Your task is to write out all of the records once more, exactly.

--------

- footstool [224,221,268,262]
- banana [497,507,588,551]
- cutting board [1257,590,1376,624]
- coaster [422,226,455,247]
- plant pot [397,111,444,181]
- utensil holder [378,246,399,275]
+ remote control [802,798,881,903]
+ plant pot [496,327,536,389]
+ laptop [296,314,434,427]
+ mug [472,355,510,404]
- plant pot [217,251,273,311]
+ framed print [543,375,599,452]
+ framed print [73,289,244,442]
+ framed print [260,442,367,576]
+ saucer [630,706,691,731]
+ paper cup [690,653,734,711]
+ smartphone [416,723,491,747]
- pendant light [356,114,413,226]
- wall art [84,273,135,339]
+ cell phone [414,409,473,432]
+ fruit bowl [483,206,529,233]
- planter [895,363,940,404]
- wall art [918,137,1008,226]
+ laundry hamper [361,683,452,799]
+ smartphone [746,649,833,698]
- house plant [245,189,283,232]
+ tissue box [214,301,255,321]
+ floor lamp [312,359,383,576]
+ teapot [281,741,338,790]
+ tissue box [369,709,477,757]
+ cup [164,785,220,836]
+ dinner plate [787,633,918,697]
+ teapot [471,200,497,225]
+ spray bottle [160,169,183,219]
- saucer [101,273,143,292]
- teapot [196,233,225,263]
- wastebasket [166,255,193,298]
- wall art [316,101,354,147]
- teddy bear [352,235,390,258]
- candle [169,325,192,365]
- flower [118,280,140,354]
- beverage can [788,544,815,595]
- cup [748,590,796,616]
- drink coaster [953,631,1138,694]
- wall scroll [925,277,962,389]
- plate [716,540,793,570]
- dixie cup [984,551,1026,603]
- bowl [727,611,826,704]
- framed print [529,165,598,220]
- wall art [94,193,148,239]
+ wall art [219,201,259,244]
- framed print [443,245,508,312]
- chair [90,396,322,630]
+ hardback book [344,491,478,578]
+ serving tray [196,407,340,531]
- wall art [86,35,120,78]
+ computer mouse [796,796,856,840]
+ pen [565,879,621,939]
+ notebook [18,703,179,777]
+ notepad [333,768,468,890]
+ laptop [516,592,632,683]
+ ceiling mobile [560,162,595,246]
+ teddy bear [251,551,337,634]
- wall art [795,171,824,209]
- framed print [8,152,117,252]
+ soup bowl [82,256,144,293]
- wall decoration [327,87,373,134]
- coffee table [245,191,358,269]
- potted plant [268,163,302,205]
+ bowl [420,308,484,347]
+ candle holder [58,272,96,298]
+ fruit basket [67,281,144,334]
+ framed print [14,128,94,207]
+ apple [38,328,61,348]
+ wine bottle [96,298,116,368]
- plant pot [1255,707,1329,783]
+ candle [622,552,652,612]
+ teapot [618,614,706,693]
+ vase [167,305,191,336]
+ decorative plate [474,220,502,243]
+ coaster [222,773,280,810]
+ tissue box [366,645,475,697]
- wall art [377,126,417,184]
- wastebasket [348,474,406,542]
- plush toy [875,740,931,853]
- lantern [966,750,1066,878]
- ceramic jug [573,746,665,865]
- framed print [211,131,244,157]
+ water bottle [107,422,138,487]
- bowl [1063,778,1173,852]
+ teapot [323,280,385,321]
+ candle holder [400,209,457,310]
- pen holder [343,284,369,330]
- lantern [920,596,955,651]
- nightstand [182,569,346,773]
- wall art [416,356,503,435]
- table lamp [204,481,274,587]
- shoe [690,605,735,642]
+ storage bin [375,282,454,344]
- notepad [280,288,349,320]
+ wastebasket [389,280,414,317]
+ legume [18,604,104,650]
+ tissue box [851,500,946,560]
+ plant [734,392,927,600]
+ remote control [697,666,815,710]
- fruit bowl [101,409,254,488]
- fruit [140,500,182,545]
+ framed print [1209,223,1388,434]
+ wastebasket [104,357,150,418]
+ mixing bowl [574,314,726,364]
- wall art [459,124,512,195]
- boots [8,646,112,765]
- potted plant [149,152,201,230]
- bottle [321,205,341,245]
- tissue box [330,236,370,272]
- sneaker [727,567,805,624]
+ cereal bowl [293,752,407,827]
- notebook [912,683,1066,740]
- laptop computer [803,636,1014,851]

--------

= FINAL ANSWER =
- footstool [224,221,268,262]
- banana [497,507,588,551]
- cutting board [1257,590,1376,624]
- coaster [422,226,455,247]
- plant pot [397,111,444,181]
- utensil holder [378,246,399,275]
+ remote control [802,798,881,903]
+ plant pot [496,327,536,389]
+ laptop [296,314,434,427]
+ mug [472,355,510,404]
- plant pot [217,251,273,311]
+ framed print [543,375,599,452]
+ framed print [73,289,244,442]
+ framed print [260,442,367,576]
+ saucer [630,706,691,731]
+ paper cup [690,653,734,711]
+ smartphone [416,723,491,747]
- pendant light [356,114,413,226]
- wall art [84,273,135,339]
+ cell phone [414,409,473,432]
+ fruit bowl [483,206,529,233]
- planter [895,363,940,404]
- wall art [918,137,1008,226]
+ laundry hamper [361,683,452,799]
+ smartphone [746,649,833,698]
- house plant [245,189,283,232]
+ tissue box [214,301,255,321]
+ floor lamp [312,359,383,576]
+ teapot [281,741,338,790]
+ tissue box [369,709,477,757]
+ cup [164,785,220,836]
+ dinner plate [787,633,918,697]
+ teapot [471,200,497,225]
+ spray bottle [160,169,183,219]
- saucer [101,273,143,292]
- teapot [196,233,225,263]
- wastebasket [166,255,193,298]
- wall art [316,101,354,147]
- teddy bear [352,235,390,258]
- candle [169,325,192,365]
- flower [118,280,140,354]
- beverage can [788,544,815,595]
- cup [748,590,796,616]
- drink coaster [953,631,1138,694]
- wall scroll [925,277,962,389]
- plate [716,540,793,570]
- dixie cup [984,551,1026,603]
- bowl [727,611,826,704]
- framed print [529,165,598,220]
- wall art [94,193,148,239]
+ wall art [219,201,259,244]
- framed print [443,245,508,312]
- chair [90,396,322,630]
+ hardback book [344,491,478,578]
+ serving tray [196,407,340,531]
- wall art [86,35,120,78]
+ computer mouse [796,796,856,840]
+ pen [565,879,621,939]
+ notebook [18,703,179,777]
+ notepad [333,768,468,890]
+ laptop [516,592,632,683]
+ ceiling mobile [560,162,595,246]
+ teddy bear [251,551,337,634]
- wall art [795,171,824,209]
- framed print [8,152,117,252]
+ soup bowl [82,256,144,293]
- wall decoration [327,87,373,134]
- coffee table [245,191,358,269]
- potted plant [268,163,302,205]
+ bowl [420,308,484,347]
+ candle holder [58,272,96,298]
+ fruit basket [67,281,144,334]
+ framed print [14,128,94,207]
+ apple [38,328,61,348]
+ wine bottle [96,298,116,368]
- plant pot [1255,707,1329,783]
+ candle [622,552,652,612]
+ teapot [618,614,706,693]
+ vase [167,305,191,336]
+ decorative plate [474,220,502,243]
+ coaster [222,773,280,810]
+ tissue box [366,645,475,697]
- wall art [377,126,417,184]
- wastebasket [348,474,406,542]
- plush toy [875,740,931,853]
- lantern [966,750,1066,878]
- ceramic jug [573,746,665,865]
- framed print [211,131,244,157]
+ water bottle [107,422,138,487]
- bowl [1063,778,1173,852]
+ teapot [323,280,385,321]
+ candle holder [400,209,457,310]
- pen holder [343,284,369,330]
- lantern [920,596,955,651]
- nightstand [182,569,346,773]
- wall art [416,356,503,435]
- table lamp [204,481,274,587]
- shoe [690,605,735,642]
+ storage bin [375,282,454,344]
- notepad [280,288,349,320]
+ wastebasket [389,280,414,317]
+ legume [18,604,104,650]
+ tissue box [851,500,946,560]
+ plant [734,392,927,600]
+ remote control [697,666,815,710]
- fruit bowl [101,409,254,488]
- fruit [140,500,182,545]
+ framed print [1209,223,1388,434]
+ wastebasket [104,357,150,418]
+ mixing bowl [574,314,726,364]
- wall art [459,124,512,195]
- boots [8,646,112,765]
- potted plant [149,152,201,230]
- bottle [321,205,341,245]
- tissue box [330,236,370,272]
- sneaker [727,567,805,624]
+ cereal bowl [293,752,407,827]
- notebook [912,683,1066,740]
- laptop computer [803,636,1014,851]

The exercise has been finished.